**RECORDS FOR THIS TASK**
▶
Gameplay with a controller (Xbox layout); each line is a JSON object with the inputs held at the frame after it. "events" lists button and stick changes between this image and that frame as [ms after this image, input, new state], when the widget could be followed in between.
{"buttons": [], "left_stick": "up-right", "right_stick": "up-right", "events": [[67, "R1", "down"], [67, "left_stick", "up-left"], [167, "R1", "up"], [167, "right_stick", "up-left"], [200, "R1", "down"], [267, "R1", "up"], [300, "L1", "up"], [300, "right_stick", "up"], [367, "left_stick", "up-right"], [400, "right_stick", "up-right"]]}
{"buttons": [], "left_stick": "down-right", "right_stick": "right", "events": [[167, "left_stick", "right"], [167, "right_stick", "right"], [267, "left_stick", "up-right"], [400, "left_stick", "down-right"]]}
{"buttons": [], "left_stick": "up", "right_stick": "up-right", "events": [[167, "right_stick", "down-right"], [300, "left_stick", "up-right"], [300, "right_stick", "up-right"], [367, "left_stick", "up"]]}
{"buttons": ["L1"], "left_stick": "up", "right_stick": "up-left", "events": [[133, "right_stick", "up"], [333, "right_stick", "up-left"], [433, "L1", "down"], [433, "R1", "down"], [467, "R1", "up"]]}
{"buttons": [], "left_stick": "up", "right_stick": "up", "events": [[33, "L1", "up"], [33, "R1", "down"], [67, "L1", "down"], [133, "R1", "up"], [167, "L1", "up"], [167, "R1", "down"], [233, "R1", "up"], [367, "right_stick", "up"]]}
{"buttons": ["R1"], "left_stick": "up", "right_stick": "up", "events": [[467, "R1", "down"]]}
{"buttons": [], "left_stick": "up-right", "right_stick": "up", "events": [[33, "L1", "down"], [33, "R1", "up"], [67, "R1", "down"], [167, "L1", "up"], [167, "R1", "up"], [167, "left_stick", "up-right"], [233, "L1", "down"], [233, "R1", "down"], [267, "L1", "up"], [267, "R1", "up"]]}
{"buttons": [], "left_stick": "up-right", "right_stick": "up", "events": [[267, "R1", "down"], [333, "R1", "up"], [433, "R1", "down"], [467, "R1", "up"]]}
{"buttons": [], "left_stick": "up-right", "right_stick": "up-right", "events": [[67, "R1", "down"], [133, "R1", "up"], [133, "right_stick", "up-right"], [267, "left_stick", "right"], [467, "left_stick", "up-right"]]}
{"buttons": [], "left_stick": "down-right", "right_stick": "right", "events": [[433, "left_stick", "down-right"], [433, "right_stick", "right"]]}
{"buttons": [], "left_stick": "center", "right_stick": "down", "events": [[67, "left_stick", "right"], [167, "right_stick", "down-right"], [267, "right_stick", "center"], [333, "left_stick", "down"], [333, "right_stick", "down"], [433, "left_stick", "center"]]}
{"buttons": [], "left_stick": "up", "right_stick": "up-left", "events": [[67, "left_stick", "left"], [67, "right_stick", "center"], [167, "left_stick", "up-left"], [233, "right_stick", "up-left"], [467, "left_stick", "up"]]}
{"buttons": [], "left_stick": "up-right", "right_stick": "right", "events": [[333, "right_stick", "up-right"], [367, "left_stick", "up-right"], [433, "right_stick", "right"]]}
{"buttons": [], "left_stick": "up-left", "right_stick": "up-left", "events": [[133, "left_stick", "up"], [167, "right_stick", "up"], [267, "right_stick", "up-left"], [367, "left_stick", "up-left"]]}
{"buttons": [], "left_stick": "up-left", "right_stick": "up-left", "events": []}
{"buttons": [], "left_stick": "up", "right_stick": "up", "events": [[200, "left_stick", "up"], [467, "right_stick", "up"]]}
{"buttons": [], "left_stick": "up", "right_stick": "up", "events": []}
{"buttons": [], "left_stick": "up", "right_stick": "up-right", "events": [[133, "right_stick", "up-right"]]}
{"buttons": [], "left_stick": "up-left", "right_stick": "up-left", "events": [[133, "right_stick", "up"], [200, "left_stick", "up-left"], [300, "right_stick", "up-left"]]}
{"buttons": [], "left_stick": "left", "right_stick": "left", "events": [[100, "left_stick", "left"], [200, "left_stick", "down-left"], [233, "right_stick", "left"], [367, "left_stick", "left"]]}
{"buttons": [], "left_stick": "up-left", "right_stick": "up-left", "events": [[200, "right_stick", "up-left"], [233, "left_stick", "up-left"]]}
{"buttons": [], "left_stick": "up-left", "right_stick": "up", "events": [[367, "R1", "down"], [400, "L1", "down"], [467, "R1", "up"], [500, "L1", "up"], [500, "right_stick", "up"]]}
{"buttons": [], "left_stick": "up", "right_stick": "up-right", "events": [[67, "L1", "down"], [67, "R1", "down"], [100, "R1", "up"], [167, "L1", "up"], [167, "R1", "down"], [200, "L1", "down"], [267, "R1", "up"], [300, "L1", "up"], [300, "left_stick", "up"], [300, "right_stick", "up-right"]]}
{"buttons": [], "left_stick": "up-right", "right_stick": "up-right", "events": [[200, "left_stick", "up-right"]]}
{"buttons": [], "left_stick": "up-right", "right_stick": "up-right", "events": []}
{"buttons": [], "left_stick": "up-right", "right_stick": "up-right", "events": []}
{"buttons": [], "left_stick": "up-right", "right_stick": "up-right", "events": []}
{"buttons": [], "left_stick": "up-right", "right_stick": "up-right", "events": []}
◀
**WORK TO COMPLETE**
Find each line of the data above that holds the word "center", then copy it.

**EXPECTED ANSWER**
{"buttons": [], "left_stick": "center", "right_stick": "down", "events": [[67, "left_stick", "right"], [167, "right_stick", "down-right"], [267, "right_stick", "center"], [333, "left_stick", "down"], [333, "right_stick", "down"], [433, "left_stick", "center"]]}
{"buttons": [], "left_stick": "up", "right_stick": "up-left", "events": [[67, "left_stick", "left"], [67, "right_stick", "center"], [167, "left_stick", "up-left"], [233, "right_stick", "up-left"], [467, "left_stick", "up"]]}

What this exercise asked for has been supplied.